### To do
Go through the listing below and copy out each line that contains the string "shape", matching case exactly.

[start of Exercise data]

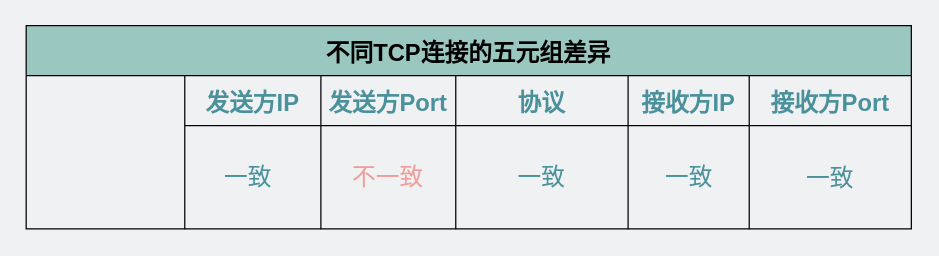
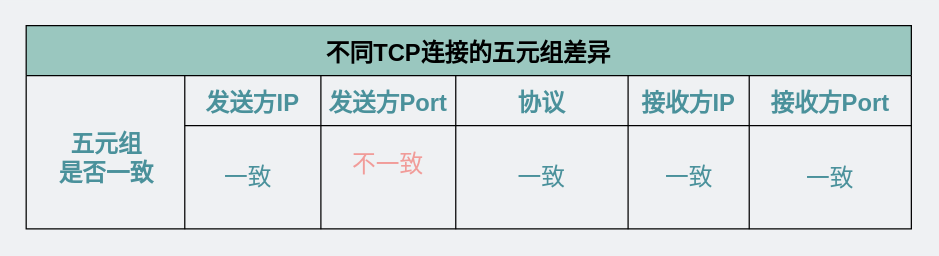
  <mxCell id="0" />
  <mxCell id="1" parent="0" />
  <mxCell id="2" value="不同TCP连接的五元组差异" style="shape=table;childLayout=tableLayout;startSize=40;collapsible=0;recursiveResize=0;expand=0;fontStyle=1;rounded=0;sketch=0;fontSize=19;fillColor=#9AC7BF;" parent="1" vertex="1"><mxGeometry x="20" y="20" width="708.828" height="162.724" as="geometry" /></mxCell>
  <mxCell id="3" value="" style="shape=tableRow;horizontal=0;startSize=127;swimlaneHead=0;swimlaneBody=0;top=0;left=0;bottom=0;right=0;dropTarget=0;fillColor=none;collapsible=0;recursiveResize=0;expand=0;fontStyle=1;rounded=0;sketch=0;fontSize=19;" parent="2" vertex="1"><mxGeometry y="40" width="708.828" height="123" as="geometry" /></mxCell>
  <mxCell id="4" value="发送方IP" style="swimlane;swimlaneHead=0;swimlaneBody=0;fontStyle=0;connectable=0;fillColor=none;startSize=40;collapsible=0;recursiveResize=0;expand=0;fontStyle=1;rounded=0;sketch=0;fontSize=19;fontColor=#4A919B;" parent="3" vertex="1"><mxGeometry x="127" width="109" height="123" as="geometry"><mxRectangle width="109" height="123" as="alternateBounds" /></mxGeometry></mxCell>
  <mxCell id="5" value="一致" style="text;html=1;strokeColor=none;fillColor=none;align=center;verticalAlign=middle;whiteSpace=wrap;rounded=0;sketch=0;fontSize=19;fontColor=#4A919B;" parent="4" vertex="1"><mxGeometry x="21" y="67" width="60" height="30" as="geometry" /></mxCell>
  <mxCell id="6" value="发送方Port" style="swimlane;swimlaneHead=0;swimlaneBody=0;fontStyle=0;connectable=0;fillColor=none;startSize=40;collapsible=0;recursiveResize=0;expand=0;fontStyle=1;rounded=0;sketch=0;fontSize=19;fontColor=#4A919B;" parent="3" vertex="1"><mxGeometry x="236" width="108" height="123" as="geometry"><mxRectangle width="108" height="123" as="alternateBounds" /></mxGeometry></mxCell>
- <mxCell id="7" value="&lt;font color=&quot;#f19c99&quot;&gt;不一致&lt;/font&gt;" style="text;html=1;strokeColor=none;fillColor=none;align=center;verticalAlign=middle;whiteSpace=wrap;rounded=0;sketch=0;fontSize=19;fontColor=#4A919B;" parent="6" vertex="1"><mxGeometry x="24" y="67" width="60" height="30" as="geometry" /></mxCell>
+ <mxCell id="7" value="&lt;font color=&quot;#f19c99&quot;&gt;不一致&lt;/font&gt;" style="text;html=1;strokeColor=none;fillColor=none;align=center;verticalAlign=middle;whiteSpace=wrap;rounded=0;sketch=0;fontSize=19;fontColor=#4A919B;" parent="6" vertex="1"><mxGeometry x="24" y="57" width="60" height="30" as="geometry" /></mxCell>
  <mxCell id="8" value="协议" style="swimlane;swimlaneHead=0;swimlaneBody=0;fontStyle=0;connectable=0;fillColor=none;startSize=40;collapsible=0;recursiveResize=0;expand=0;fontStyle=1;rounded=0;sketch=0;fontSize=19;fontColor=#4A919B;" parent="3" vertex="1"><mxGeometry x="344" width="138" height="123" as="geometry"><mxRectangle width="138" height="123" as="alternateBounds" /></mxGeometry></mxCell>
  <mxCell id="9" value="一致" style="text;html=1;strokeColor=none;fillColor=none;align=center;verticalAlign=middle;whiteSpace=wrap;rounded=0;sketch=0;fontSize=19;fontColor=#4A919B;" parent="8" vertex="1"><mxGeometry x="7" y="47.5" width="124" height="69" as="geometry" /></mxCell>
  <mxCell id="10" value="接收方IP" style="swimlane;swimlaneHead=0;swimlaneBody=0;fontStyle=0;connectable=0;fillColor=none;startSize=40;collapsible=0;recursiveResize=0;expand=0;fontStyle=1;rounded=0;sketch=0;fontSize=19;fontColor=#4A919B;" parent="3" vertex="1"><mxGeometry x="482" width="97" height="123" as="geometry"><mxRectangle width="97" height="123" as="alternateBounds" /></mxGeometry></mxCell>
  <mxCell id="11" value="一致" style="text;html=1;strokeColor=none;fillColor=none;align=center;verticalAlign=middle;whiteSpace=wrap;rounded=0;sketch=0;fontSize=19;fontColor=#4A919B;" parent="10" vertex="1"><mxGeometry x="18.5" y="67" width="60" height="30" as="geometry" /></mxCell>
  <mxCell id="12" value="接收方Port" style="swimlane;swimlaneHead=0;swimlaneBody=0;fontStyle=0;connectable=0;fillColor=none;startSize=40;collapsible=0;recursiveResize=0;expand=0;fontStyle=1;rounded=0;sketch=0;fontSize=19;fontColor=#4A919B;" parent="3" vertex="1"><mxGeometry x="579" width="130" height="123" as="geometry"><mxRectangle width="130" height="123" as="alternateBounds" /></mxGeometry></mxCell>
  <mxCell id="13" value="一致" style="text;html=1;strokeColor=none;fillColor=none;align=center;verticalAlign=middle;whiteSpace=wrap;rounded=0;sketch=0;fontSize=19;fontColor=#4A919B;" parent="12" vertex="1"><mxGeometry x="35" y="68" width="60" height="30" as="geometry" /></mxCell>
+ <mxCell id="14" value="&lt;b&gt;&lt;font color=&quot;#4a919b&quot;&gt;&lt;br&gt;五元组&lt;br&gt;是否一致&lt;br&gt;&lt;/font&gt;&lt;/b&gt;" style="text;html=1;strokeColor=none;fillColor=none;align=center;verticalAlign=middle;whiteSpace=wrap;rounded=0;sketch=0;fontSize=19;" parent="1" vertex="1"><mxGeometry x="26" y="81" width="117" height="69" as="geometry" /></mxCell>
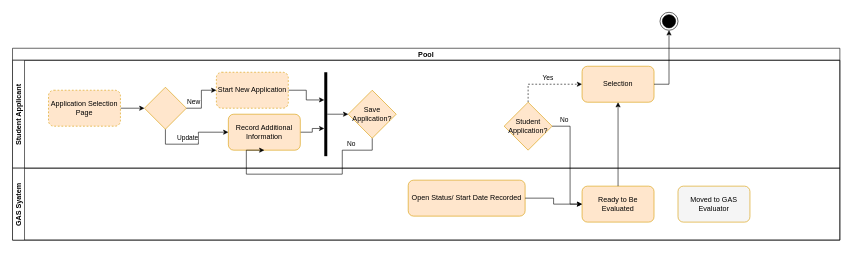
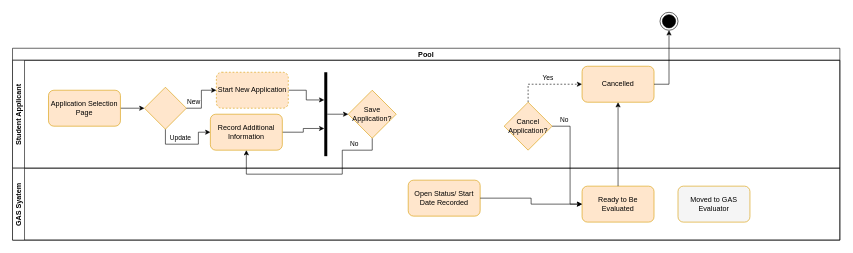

[end of Exercise data]

### Output for this exercise
  <mxCell id="2" value="不同TCP连接的五元组差异" style="shape=table;childLayout=tableLayout;startSize=40;collapsible=0;recursiveResize=0;expand=0;fontStyle=1;rounded=0;sketch=0;fontSize=19;fillColor=#9AC7BF;" parent="1" vertex="1"><mxGeometry x="20" y="20" width="708.828" height="162.724" as="geometry" /></mxCell>
  <mxCell id="3" value="" style="shape=tableRow;horizontal=0;startSize=127;swimlaneHead=0;swimlaneBody=0;top=0;left=0;bottom=0;right=0;dropTarget=0;fillColor=none;collapsible=0;recursiveResize=0;expand=0;fontStyle=1;rounded=0;sketch=0;fontSize=19;" parent="2" vertex="1"><mxGeometry y="40" width="708.828" height="123" as="geometry" /></mxCell>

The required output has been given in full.